これからお茶屋さんに連れて行ってくれるという。車の中でJさんの話を聞く。日本在住10年で日本人のように日本語を話す。かなりの人脈を持っていそうで楽しみ。そして話が盛り上がった頃、ある民家の前で車が止まった。階段を5階まで上がる。こんな所にお茶屋さんがあるのか。

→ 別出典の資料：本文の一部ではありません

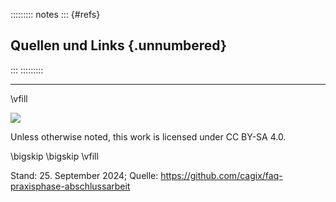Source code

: ::::::::: notes
::: {#refs}
## Quellen und Links {.unnumbered}
:::
:::::::::


* * * * *

\vfill

![](https://licensebuttons.net/l/by-sa/4.0/88x31.png)

Unless otherwise noted, this work is licensed under CC BY-SA 4.0.

\bigskip
\bigskip
\vfill

Stand: 25. September 2024;
Quelle: https://github.com/cagix/faq-praxisphase-abschlussarbeit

中に入ると普通の家。日本語で「こんばんは」と笑顔で女性に言われる。奥に畳が敷かれており、そこに年齢不詳のYさんがさらりと座っていた。早速お茶を頂く。昔の包種茶は現在の物とはかなり違うのか、と質問するとYさんはおもむろに「じゃあ、昔の包種茶、飲んでみる」と言いながら、お茶を淹れてくれる。




飲めば分かる。確かに現在緑茶に近い包種茶とは異なり、発酵度が高く、香りは立たないが、味わいはある。何だか不思議な気分になる。数十年前の包種茶をマンションの一部屋で飲んでいる。思わず畳に寝転がりたくなる。この家には他に貴重なお茶が沢山所蔵されているようだ。


夕食として餃子とスープをご馳走になった。このシンプルな食事が実にこの場に合っていた。食後に部屋から屋上に出た。そこにはYさんの思いが込められていた。様々な植物が置かれていたのだ。「自分の家が一番リラックスできる空間。緑がない場所ではリラックスは出来ない。当たり前だよね。」若く見えたYさんが一瞬仙人のように見えた。